Китайские граждане десятилетиями были глубоко вовлечены в контрабанду на советско-китайской границе, однако рубежи китайской крестьянской колонизации в конце 1920-х годов находились еще в сотнях километров от Хулун-Буира. К 1927 году ханьские китайцы насчитывали почти четверть населения региона (17 177 из 72 021), в степь они приезжали как торговцы, контрабандисты и охотники на сурков и селились в основном в железнодорожных городах Маньчжурии (8735) и Хайларе (4810). Дальше на север у реки Аргунь и ее притоков трудилось постепенно увеличивавшееся число китайских золотоискателей численностью не более нескольких сотен человек[432]
. Сельскохозяйственное развитие Хулун-Буира было ограничено почти исключительно только пахотными землями вдоль железной дороги и небольшими участками в Трехречье, где работали русские казаки. Хулун-Буир за пределами железнодорожной концессии все еще представлял собой кочевье[433]. В отличие от других бывших земель монгольских знамен в Северо-Восточном Китае, где «русские, проложив Китайскую восточную железную дорогу через Северную Маньчжурию в 1898 году, были ответственны за китайскую колонизацию широкого пояса монгольских территорий», железные дороги в Хулун-Буире еще не придали ханьской колонизации такого агрессивного характера[434].В 1920-х годах многие жители Хулун-Буира и других монгольских земель, еще принадлежащих Китайской республике, продолжали желать большей независимости. Лидеры новой Монгольской Народной Республики вторили призывам, доносящимся из этого региона. Большевики поддерживали иллюзию, что Внешняя Монголия, после ее образования в 1924 году, была независимым государством. Однако в действительности она стала первым политическим сателлитом Советского Союза. Соответственно, стремление монголов вернуть Внутреннюю Монголию и Хулун-Буир и таким образом объединить панмонгольское государство должно пониматься в рамках новой политической ситуации[435]

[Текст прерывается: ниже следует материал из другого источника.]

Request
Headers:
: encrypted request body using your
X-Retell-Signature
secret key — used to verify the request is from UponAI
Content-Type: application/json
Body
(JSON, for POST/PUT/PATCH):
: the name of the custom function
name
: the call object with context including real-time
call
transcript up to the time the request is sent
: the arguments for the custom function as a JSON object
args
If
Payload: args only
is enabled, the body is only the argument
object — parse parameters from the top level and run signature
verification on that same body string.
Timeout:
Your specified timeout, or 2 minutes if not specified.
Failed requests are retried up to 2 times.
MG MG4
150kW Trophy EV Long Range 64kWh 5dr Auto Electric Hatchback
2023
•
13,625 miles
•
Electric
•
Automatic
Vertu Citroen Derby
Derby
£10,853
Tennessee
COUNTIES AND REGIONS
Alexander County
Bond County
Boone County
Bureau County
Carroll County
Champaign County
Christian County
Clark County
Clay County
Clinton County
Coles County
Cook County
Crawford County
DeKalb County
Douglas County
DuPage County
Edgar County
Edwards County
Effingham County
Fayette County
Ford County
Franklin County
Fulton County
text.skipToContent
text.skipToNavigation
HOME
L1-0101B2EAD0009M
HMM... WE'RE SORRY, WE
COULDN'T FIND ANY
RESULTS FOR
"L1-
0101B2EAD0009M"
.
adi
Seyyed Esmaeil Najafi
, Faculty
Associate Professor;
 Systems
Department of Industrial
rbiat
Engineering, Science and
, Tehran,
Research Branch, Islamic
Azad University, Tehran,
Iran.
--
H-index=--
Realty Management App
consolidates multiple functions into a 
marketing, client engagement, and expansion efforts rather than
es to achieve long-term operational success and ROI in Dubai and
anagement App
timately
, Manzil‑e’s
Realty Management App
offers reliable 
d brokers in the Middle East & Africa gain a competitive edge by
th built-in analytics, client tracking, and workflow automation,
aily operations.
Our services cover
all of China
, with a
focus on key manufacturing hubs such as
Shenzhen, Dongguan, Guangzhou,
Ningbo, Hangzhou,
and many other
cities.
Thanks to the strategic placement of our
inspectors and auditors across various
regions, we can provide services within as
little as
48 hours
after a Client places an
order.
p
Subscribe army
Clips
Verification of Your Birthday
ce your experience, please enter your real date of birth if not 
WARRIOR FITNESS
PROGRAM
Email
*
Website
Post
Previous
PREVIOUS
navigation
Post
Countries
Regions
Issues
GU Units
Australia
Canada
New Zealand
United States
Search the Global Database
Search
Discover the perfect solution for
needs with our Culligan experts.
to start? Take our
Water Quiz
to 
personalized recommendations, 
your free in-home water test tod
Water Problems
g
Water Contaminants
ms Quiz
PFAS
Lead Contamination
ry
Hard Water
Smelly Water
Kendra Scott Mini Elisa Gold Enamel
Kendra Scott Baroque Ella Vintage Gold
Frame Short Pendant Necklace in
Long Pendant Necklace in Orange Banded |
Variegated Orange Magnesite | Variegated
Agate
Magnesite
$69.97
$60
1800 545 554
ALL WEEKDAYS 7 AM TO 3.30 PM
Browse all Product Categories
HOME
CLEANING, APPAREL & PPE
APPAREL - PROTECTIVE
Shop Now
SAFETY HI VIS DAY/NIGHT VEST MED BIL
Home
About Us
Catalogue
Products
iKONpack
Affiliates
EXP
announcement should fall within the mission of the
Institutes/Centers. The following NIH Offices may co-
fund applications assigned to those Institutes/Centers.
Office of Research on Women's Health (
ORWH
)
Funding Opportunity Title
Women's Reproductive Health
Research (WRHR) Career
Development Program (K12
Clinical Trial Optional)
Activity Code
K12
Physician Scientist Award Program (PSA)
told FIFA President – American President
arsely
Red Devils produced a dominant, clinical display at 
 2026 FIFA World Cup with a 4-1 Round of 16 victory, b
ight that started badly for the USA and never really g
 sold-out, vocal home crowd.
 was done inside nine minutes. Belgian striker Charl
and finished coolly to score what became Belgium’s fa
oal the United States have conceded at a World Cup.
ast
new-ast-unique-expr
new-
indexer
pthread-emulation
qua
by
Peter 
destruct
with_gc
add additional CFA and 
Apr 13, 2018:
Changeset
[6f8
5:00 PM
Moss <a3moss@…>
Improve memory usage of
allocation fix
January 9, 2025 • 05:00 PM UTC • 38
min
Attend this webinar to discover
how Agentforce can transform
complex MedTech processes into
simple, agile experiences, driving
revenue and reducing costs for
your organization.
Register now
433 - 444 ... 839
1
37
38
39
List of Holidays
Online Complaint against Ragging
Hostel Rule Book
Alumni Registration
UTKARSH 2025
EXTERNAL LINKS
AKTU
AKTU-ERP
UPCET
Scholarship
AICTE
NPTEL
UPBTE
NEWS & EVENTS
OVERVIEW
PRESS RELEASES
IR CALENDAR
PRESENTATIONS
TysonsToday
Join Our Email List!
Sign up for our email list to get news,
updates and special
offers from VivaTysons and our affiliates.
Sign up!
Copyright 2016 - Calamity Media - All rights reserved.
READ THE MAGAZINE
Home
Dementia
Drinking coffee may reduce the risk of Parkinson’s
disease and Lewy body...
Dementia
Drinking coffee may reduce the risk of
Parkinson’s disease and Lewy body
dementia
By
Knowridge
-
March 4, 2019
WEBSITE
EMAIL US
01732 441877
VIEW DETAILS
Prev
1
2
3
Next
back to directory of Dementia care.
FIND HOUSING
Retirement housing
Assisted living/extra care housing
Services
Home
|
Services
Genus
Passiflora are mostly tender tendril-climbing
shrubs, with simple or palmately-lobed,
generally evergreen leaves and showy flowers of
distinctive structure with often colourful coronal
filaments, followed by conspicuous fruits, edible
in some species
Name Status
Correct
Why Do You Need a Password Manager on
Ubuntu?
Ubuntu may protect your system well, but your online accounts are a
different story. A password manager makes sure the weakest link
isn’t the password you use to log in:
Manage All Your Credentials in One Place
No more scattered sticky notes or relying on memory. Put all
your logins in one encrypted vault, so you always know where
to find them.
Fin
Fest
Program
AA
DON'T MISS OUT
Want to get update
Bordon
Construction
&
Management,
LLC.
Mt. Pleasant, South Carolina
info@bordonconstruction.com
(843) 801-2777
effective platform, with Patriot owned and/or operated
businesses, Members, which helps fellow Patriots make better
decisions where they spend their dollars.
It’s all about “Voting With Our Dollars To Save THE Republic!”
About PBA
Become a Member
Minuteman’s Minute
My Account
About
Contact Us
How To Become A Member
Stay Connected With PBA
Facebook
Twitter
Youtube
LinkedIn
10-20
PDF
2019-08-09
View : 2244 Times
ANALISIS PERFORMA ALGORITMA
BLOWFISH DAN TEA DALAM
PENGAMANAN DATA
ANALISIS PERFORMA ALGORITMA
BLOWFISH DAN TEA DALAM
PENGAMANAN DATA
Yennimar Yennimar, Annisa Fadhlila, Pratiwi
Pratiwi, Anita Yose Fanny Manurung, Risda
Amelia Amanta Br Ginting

.Движение за самоопределение в Хулун-Буире в 1920-х годах, в отличие от попыток обрести независимость в поздние годы правления династии Цин, когда местные лидеры искали помощи у Санкт-Петербурга, было в значительной мере подкреплено идеологическими связями с Москвой. Хулун-буирские монголы планировали восстание, будучи уверены в тайной поддержке Москвы. Именно из-за этой убежденности в идеологической близости антикитайское восстание в августе и сентябре 1928 года провалилось, когда Москва в итоге отказалась поддержать его даурских руководителей Мэрсэ и Фуминтая[436]
. Это была последняя вспышка автохтонного сопротивления в Хулун-Буире, получившая хотя бы малейшую поддержку Советского Союза, который увидел в ней выпад против китайской власти. Оуэн Латтимор отметил, что к концу 1920-х годов «нереалистичный и романтический национализм» Внутренней Монголии был в упадке: «Речь шла уже не о степени автономии или номинальной независимости внутри соперничающих русских, японских и китайских сфер влияния. В экономическом смысле существует только вопрос наличия или отсутствия колониальной эксплуатации; в политическом – в степени социальной революции или контрреволюции»[437]. События во Внутренней и Внешней Монголии в последующие десятилетия подтверждают слова Латтимора. После японской оккупации восточных и центральных частей Внутренней Монголии в начале и середине 1930-х годов большинство монгольского населения оказалось под управлением японцев. Тогда на несколько лет вновь расцвело движение за самоопределение и воссоединение под руководством князя Дэмчигдонрова (Дэ Вана), чьи первые шаги были сделаны независимо от японцев, однако вскоре он получил поддержку Токио – японцы считали, что монгольский национализм будет действовать как противовес ханьскому – китайскому доминированию. Внутри своего государства-сателлита Маньчжоу-го Япония также создала провинцию Синъань – анклав, обладающий значительной автономией. За самостоятельность, однако, пришлось заплатить, когда монгольские амбиции оказались поглощены намерениями японской империи, что будет показано в следующей главе[438].